- Exercise objective -
Copy each line of the records that contains the word "Being".
Data section section start
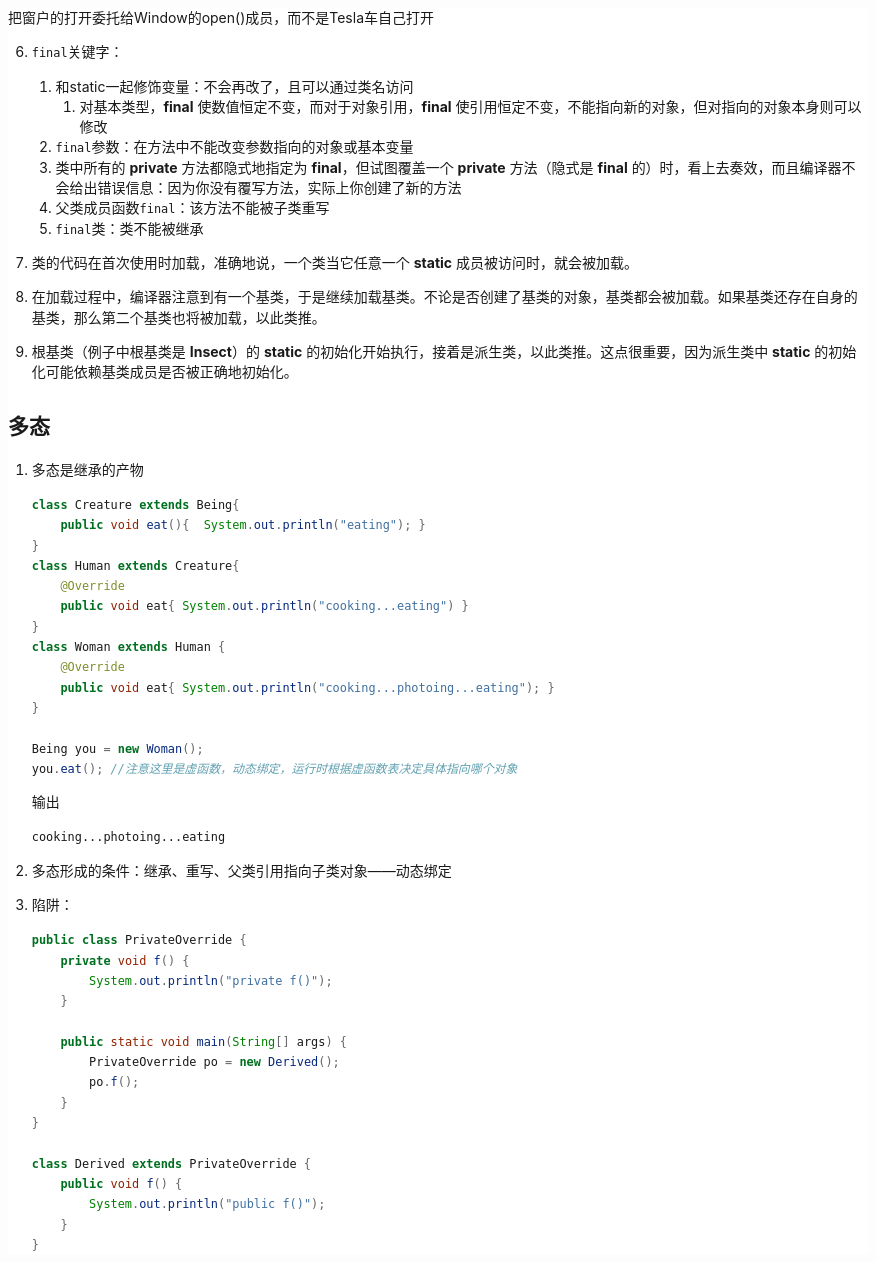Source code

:    把窗户的打开委托给Window的open()成员，而不是Tesla车自己打开

6. `final`关键字：

   1. 和static一起修饰变量：不会再改了，且可以通过类名访问
      1. 对基本类型，**final** 使数值恒定不变，而对于对象引用，**final** 使引用恒定不变，不能指向新的对象，但对指向的对象本身则可以修改
   2. `final`参数：在方法中不能改变参数指向的对象或基本变量
   3. 类中所有的 **private** 方法都隐式地指定为 **final**，但试图覆盖一个 **private** 方法（隐式是 **final** 的）时，看上去奏效，而且编译器不会给出错误信息：因为你没有覆写方法，实际上你创建了新的方法
   4. 父类成员函数`final`：该方法不能被子类重写
   5. `final`类：类不能被继承

7. 类的代码在首次使用时加载，准确地说，一个类当它任意一个 **static** 成员被访问时，就会被加载。

8. 在加载过程中，编译器注意到有一个基类，于是继续加载基类。不论是否创建了基类的对象，基类都会被加载。如果基类还存在自身的基类，那么第二个基类也将被加载，以此类推。

9. 根基类（例子中根基类是 **Insect**）的 **static** 的初始化开始执行，接着是派生类，以此类推。这点很重要，因为派生类中 **static** 的初始化可能依赖基类成员是否被正确地初始化。

## 多态

1. 多态是继承的产物

   ```java
   class Creature extends Being{
       public void eat(){  System.out.println("eating"); }
   }
   class Human extends Creature{
       @Override
       public void eat{ System.out.println("cooking...eating") }
   } 
   class Woman extends Human {
       @Override
       public void eat{ System.out.println("cooking...photoing...eating"); }
   }
   
   Being you = new Woman(); 
   you.eat(); //注意这里是虚函数，动态绑定，运行时根据虚函数表决定具体指向哪个对象
   ```

   输出

   ```shell
   cooking...photoing...eating
   ```

2. 多态形成的条件：继承、重写、父类引用指向子类对象——动态绑定

3. 陷阱：

   ```java
   public class PrivateOverride {
       private void f() {
           System.out.println("private f()");
       }
   
       public static void main(String[] args) {
           PrivateOverride po = new Derived();
           po.f();
       }
   }
   
   class Derived extends PrivateOverride {
       public void f() {
           System.out.println("public f()");
       }
   }
   ```
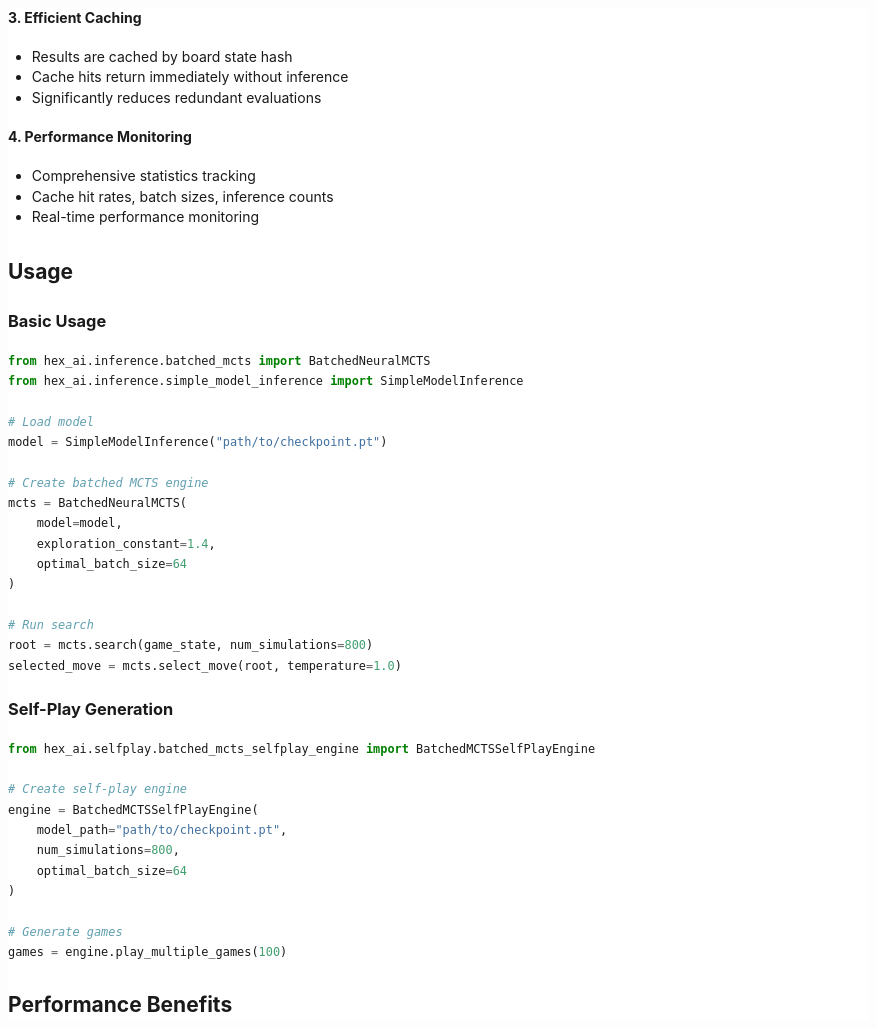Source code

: #### 3. Efficient Caching
- Results are cached by board state hash
- Cache hits return immediately without inference
- Significantly reduces redundant evaluations

#### 4. Performance Monitoring
- Comprehensive statistics tracking
- Cache hit rates, batch sizes, inference counts
- Real-time performance monitoring

## Usage

### Basic Usage

```python
from hex_ai.inference.batched_mcts import BatchedNeuralMCTS
from hex_ai.inference.simple_model_inference import SimpleModelInference

# Load model
model = SimpleModelInference("path/to/checkpoint.pt")

# Create batched MCTS engine
mcts = BatchedNeuralMCTS(
    model=model,
    exploration_constant=1.4,
    optimal_batch_size=64
)

# Run search
root = mcts.search(game_state, num_simulations=800)
selected_move = mcts.select_move(root, temperature=1.0)
```

### Self-Play Generation

```python
from hex_ai.selfplay.batched_mcts_selfplay_engine import BatchedMCTSSelfPlayEngine

# Create self-play engine
engine = BatchedMCTSSelfPlayEngine(
    model_path="path/to/checkpoint.pt",
    num_simulations=800,
    optimal_batch_size=64
)

# Generate games
games = engine.play_multiple_games(100)
```

## Performance Benefits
Data section section end
- Exercise solution -
   class Creature extends Being{
   Being you = new Woman(); 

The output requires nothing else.